▶ **Work to be completed**:
Copy each line that includes the string "progress" from the material into your answer.

▶ **Records shown**:
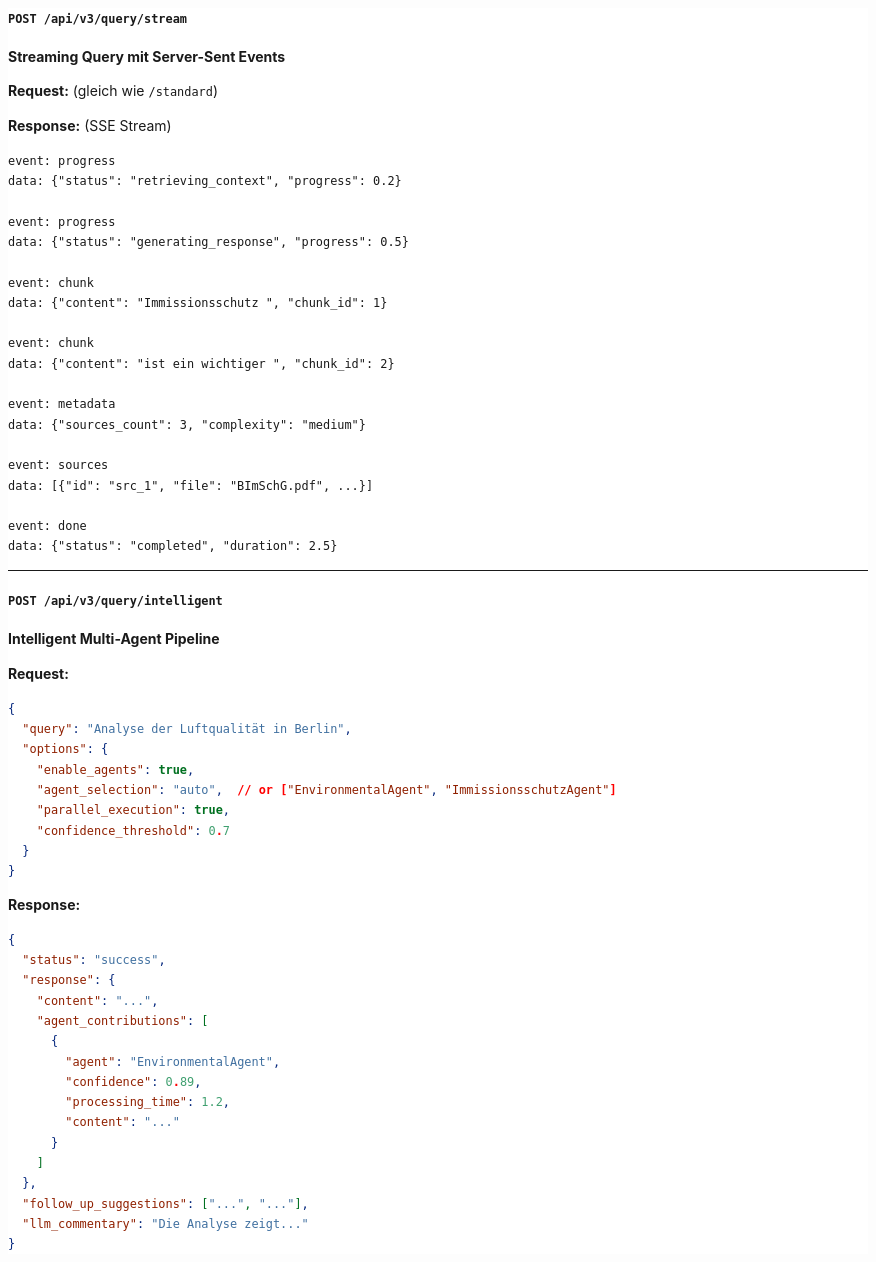 
#### `POST /api/v3/query/stream`
**Streaming Query mit Server-Sent Events**

**Request:** (gleich wie `/standard`)

**Response:** (SSE Stream)
```
event: progress
data: {"status": "retrieving_context", "progress": 0.2}

event: progress
data: {"status": "generating_response", "progress": 0.5}

event: chunk
data: {"content": "Immissionsschutz ", "chunk_id": 1}

event: chunk
data: {"content": "ist ein wichtiger ", "chunk_id": 2}

event: metadata
data: {"sources_count": 3, "complexity": "medium"}

event: sources
data: [{"id": "src_1", "file": "BImSchG.pdf", ...}]

event: done
data: {"status": "completed", "duration": 2.5}
```

---

#### `POST /api/v3/query/intelligent`
**Intelligent Multi-Agent Pipeline**

**Request:**
```json
{
  "query": "Analyse der Luftqualität in Berlin",
  "options": {
    "enable_agents": true,
    "agent_selection": "auto",  // or ["EnvironmentalAgent", "ImmissionsschutzAgent"]
    "parallel_execution": true,
    "confidence_threshold": 0.7
  }
}
```

**Response:**
```json
{
  "status": "success",
  "response": {
    "content": "...",
    "agent_contributions": [
      {
        "agent": "EnvironmentalAgent",
        "confidence": 0.89,
        "processing_time": 1.2,
        "content": "..."
      }
    ]
  },
  "follow_up_suggestions": ["...", "..."],
  "llm_commentary": "Die Analyse zeigt..."
}
```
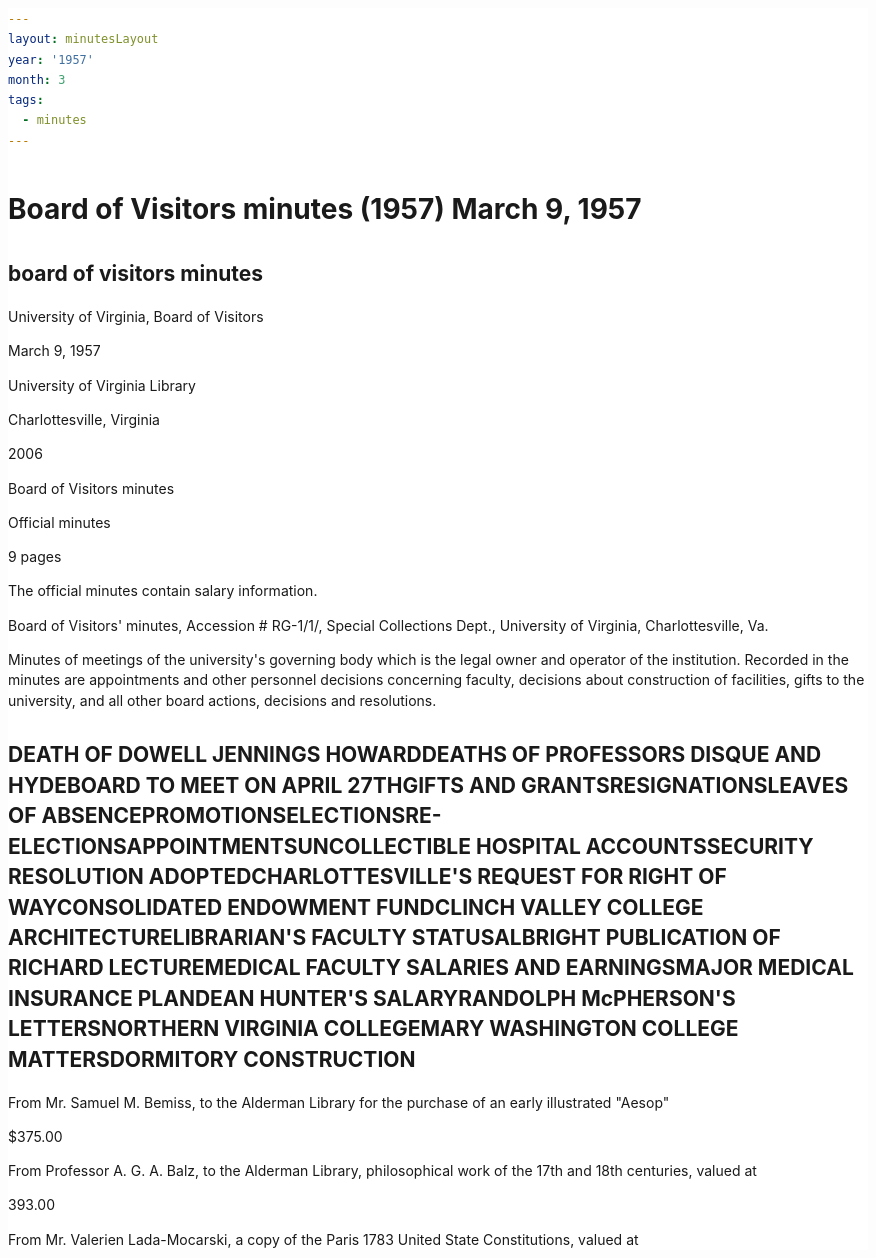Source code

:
 ```yaml
---
layout: minutesLayout
year: '1957'
month: 3
tags:
  - minutes
---
```

Board of Visitors minutes (1957) March 9, 1957
==============================================

board of visitors minutes
-------------------------

University of Virginia, Board of Visitors

March 9, 1957

University of Virginia Library

Charlottesville, Virginia

2006

Board of Visitors minutes

Official minutes

9 pages

The official minutes contain salary information.

Board of Visitors' minutes, Accession # RG-1/1/, Special Collections Dept., University of Virginia, Charlottesville, Va.

Minutes of meetings of the university's governing body which is the legal owner and operator of the institution. Recorded in the minutes are appointments and other personnel decisions concerning faculty, decisions about construction of facilities, gifts to the university, and all other board actions, decisions and resolutions.

DEATH OF DOWELL JENNINGS HOWARDDEATHS OF PROFESSORS DISQUE AND HYDEBOARD TO MEET ON APRIL 27THGIFTS AND GRANTSRESIGNATIONSLEAVES OF ABSENCEPROMOTIONSELECTIONSRE-ELECTIONSAPPOINTMENTSUNCOLLECTIBLE HOSPITAL ACCOUNTSSECURITY RESOLUTION ADOPTEDCHARLOTTESVILLE'S REQUEST FOR RIGHT OF WAYCONSOLIDATED ENDOWMENT FUNDCLINCH VALLEY COLLEGE ARCHITECTURELIBRARIAN'S FACULTY STATUSALBRIGHT PUBLICATION OF RICHARD LECTUREMEDICAL FACULTY SALARIES AND EARNINGSMAJOR MEDICAL INSURANCE PLANDEAN HUNTER'S SALARYRANDOLPH McPHERSON'S LETTERSNORTHERN VIRGINIA COLLEGEMARY WASHINGTON COLLEGE MATTERSDORMITORY CONSTRUCTION
-----------------------------------------------------------------------------------------------------------------------------------------------------------------------------------------------------------------------------------------------------------------------------------------------------------------------------------------------------------------------------------------------------------------------------------------------------------------------------------------------------------------------------------------------------------------------------------------------------------------------

From Mr. Samuel M. Bemiss, to the Alderman Library for the purchase of an early illustrated "Aesop"

$375.00

From Professor A. G. A. Balz, to the Alderman Library, philosophical work of the 17th and 18th centuries, valued at

393.00

From Mr. Valerien Lada-Mocarski, a copy of the Paris 1783 United State Constitutions, valued at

▶ **Your solution**:
event: progress
data: {"status": "retrieving_context", "progress": 0.2}
event: progress
data: {"status": "generating_response", "progress": 0.5}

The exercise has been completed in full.